# nforce2 ethernet

## rommel

i just ordered an nforce2 board...and then after reading a bit on nvidias site i was like DUUUPE....i think its gonna be a pain to get the ethernet running to install gentoo....anyone have one of these mainboards?

ciao

----------

## taskara

yeah it will be a pain

same as it was with the original nforce

I can only suggest you put in a temp nic, like rt8139 or something, get the system up and running and then use nvidia's drivers.

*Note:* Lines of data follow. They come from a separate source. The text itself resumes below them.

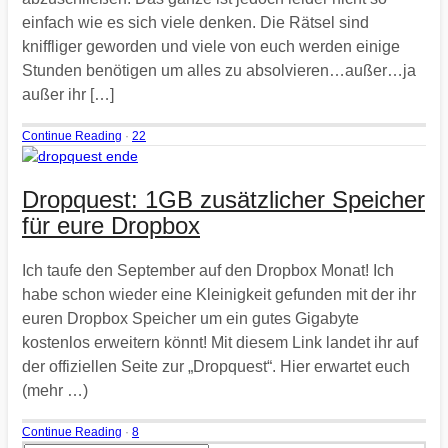
einfach wie es sich viele denken. Die Rätsel sind
kniffliger geworden und viele von euch werden einige
Stunden benötigen um alles zu absolvieren…außer…ja
außer ihr […]
Continue Reading
·
22
Dropquest: 1GB zusätzlicher Speicher
für eure Dropbox
Ich taufe den September auf den Dropbox Monat! Ich
habe schon wieder eine Kleinigkeit gefunden mit der ihr
euren Dropbox Speicher um ein gutes Gigabyte
kostenlos erweitern könnt! Mit diesem Link landet ihr auf
der offiziellen Seite zur „Dropquest“. Hier erwartet euch
(mehr …)
Continue Reading
·
8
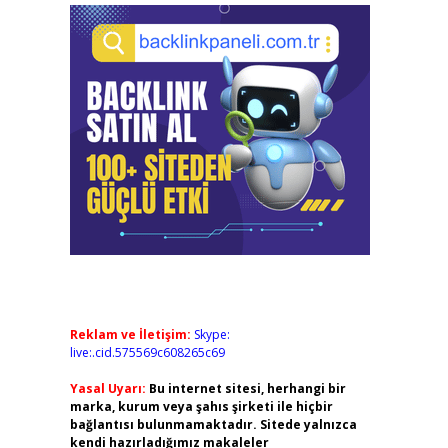
Reklam ve İletişim:
Skype:
live:.cid.575569c608265c69
Yasal Uyarı:
Bu internet sitesi, herhangi bir
marka, kurum veya şahıs şirketi ile hiçbir
bağlantısı bulunmamaktadır. Sitede yalnızca
kendi hazırladığımız makaleler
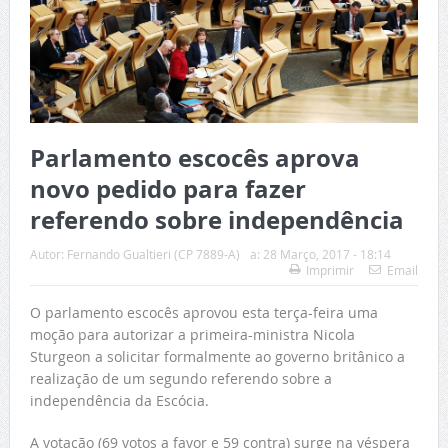
Parlamento escocês aprova
novo pedido para fazer
referendo sobre independência
Autor:
Fernando Gualtieri (CP 7889-A)
a:
28 Março, 2017 - 18:14
Imprimir
Email
O parlamento escocês aprovou esta terça-feira uma
moção para autorizar a primeira-ministra Nicola
Sturgeon a solicitar formalmente ao governo britânico a
realização de um segundo referendo sobre a
independência da Escócia.
A votação (69 votos a favor e 59 contra) surge na véspera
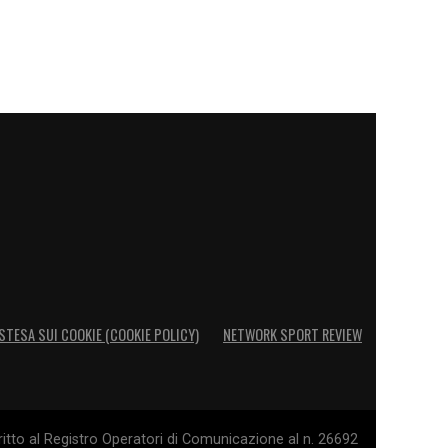
STESA SUI COOKIE (COOKIE POLICY)
NETWORK SPORT REVIEW
itto al Registro Operatori di Comunicazione al n. 26692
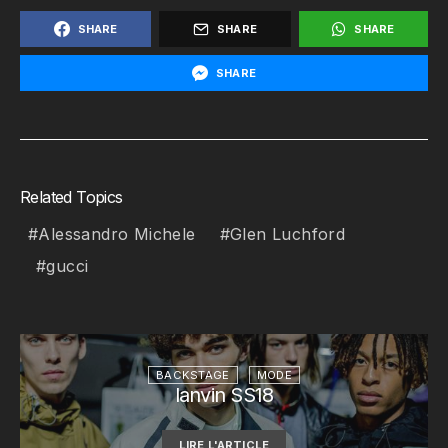
SHARE
SHARE
SHARE
SHARE
Related Topics
Alessandro Michele
Glen Luchford
gucci
BACKSTAGE
MODE
lanvin SS18
LIRE L'ARTICLE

a pain.. but that's what happens with closed source stuff  :Sad: 

----------

## rommel

yeah that solution occured to me after i posted....i like nvidia because of the support the give to their graphics cards so i wasnt looking at them as a "closed sourced" manufacturer of hardware , but i guess that they are. i heard (not sure of the truth in it) that the coming kernels will have more native support for their hardware.

----------

## taskara

well not really.. I mean the new kernels have "generic nforce ide support"

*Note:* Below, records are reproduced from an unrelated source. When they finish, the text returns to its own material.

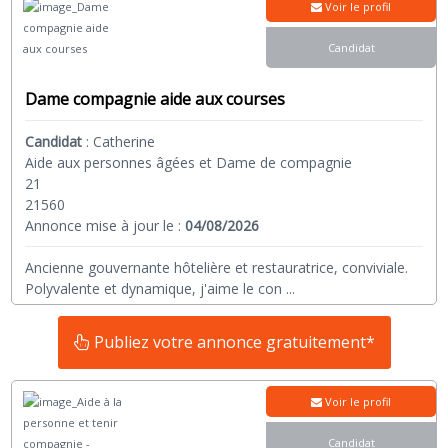
Voir le profil
Candidat
Dame compagnie aide aux courses
Candidat
:
Catherine
Aide aux personnes âgées et Dame de compagnie
21
21560
Annonce mise à jour le :
04/08/2026
Ancienne gouvernante hôtelière et restauratrice, conviviale.
Polyvalente et dynamique, j'aime le con
...
Publiez votre annonce gratuitement*
Voir le profil
Candidat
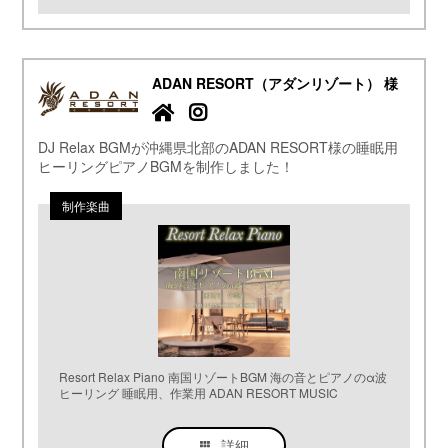
ADAN RESORT（アダンリゾート） 様
DJ Relax BGMが沖縄県北部のADAN RESORT様の睡眠用
ヒーリングピアノBGMを制作しました！
Resort Relax Piano 南国リゾートBGM 海の音とピアノのα波
ヒーリング 睡眠用、作業用 ADAN RESORT MUSIC
詳細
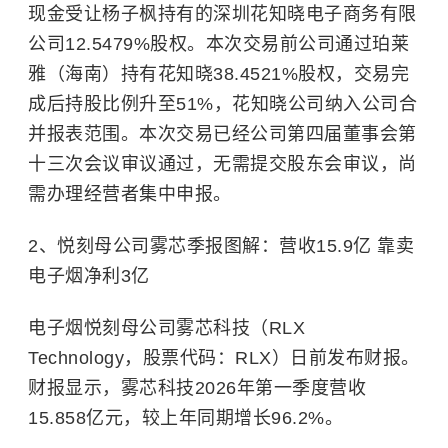
现金受让杨子枫持有的深圳花知晓电子商务有限
公司12.5479%股权。本次交易前公司通过珀莱
雅（海南）持有花知晓38.4521%股权，交易完
成后持股比例升至51%，花知晓公司纳入公司合
并报表范围。本次交易已经公司第四届董事会第
十三次会议审议通过，无需提交股东会审议，尚
需办理经营者集中申报。
2、悦刻母公司雾芯季报图解：营收15.9亿 靠卖
电子烟净利3亿
电子烟悦刻母公司雾芯科技（RLX
Technology，股票代码：RLX）日前发布财报。
财报显示，雾芯科技2026年第一季度营收
15.858亿元，较上年同期增长96.2%。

but that's a start I guess..

the fact that they are closed source isn't that big a problem, because they DO support linux, and that's frikkin awesome  :Smile: 

remember creative when the sblive! was first released, they didnt' release anything about it to the linux gurus, and so we had no driver for like a year !   :Sad: 

so I do like nvidia - the only hassle is that with gentoo you can't load their drivers during the install.

you could ofcourse, make your own custom boot cd, with the nvidia drivers in it  :Smile: 

----------

## jay

Read this:

https://bugs.gentoo.org/show_bug.cgi?id=5688

drobbins included the nvnet drivers into the latest gentoo liveCD's

----------

## rommel

thats good to know....now if someone would get the ide support wrkig correctly this board will be awsome...instead of installing again i just rebuilt the kernel powered down adn installed teh new mb and cpu....gentoo didnt care...i did have to reinstall xp though (dual boot) but i had expected that.

----------

## kb

i got a nForce2 Board, too. Abit NF7-S.

What opinion in the make menuconfig should i choose as network device?

----------

## Malakin

 *Quote:*   

> What opinion in the make menuconfig should i choose as network device?

 

"emerge nforce-net" will install the nvnet module.

----------

## kb

it work, thank you very much!

I'm very happy that my new nforce2 Board work on the first try over the onboard NIC!

I LOVE YOU ALL  :Very Happy: 

----------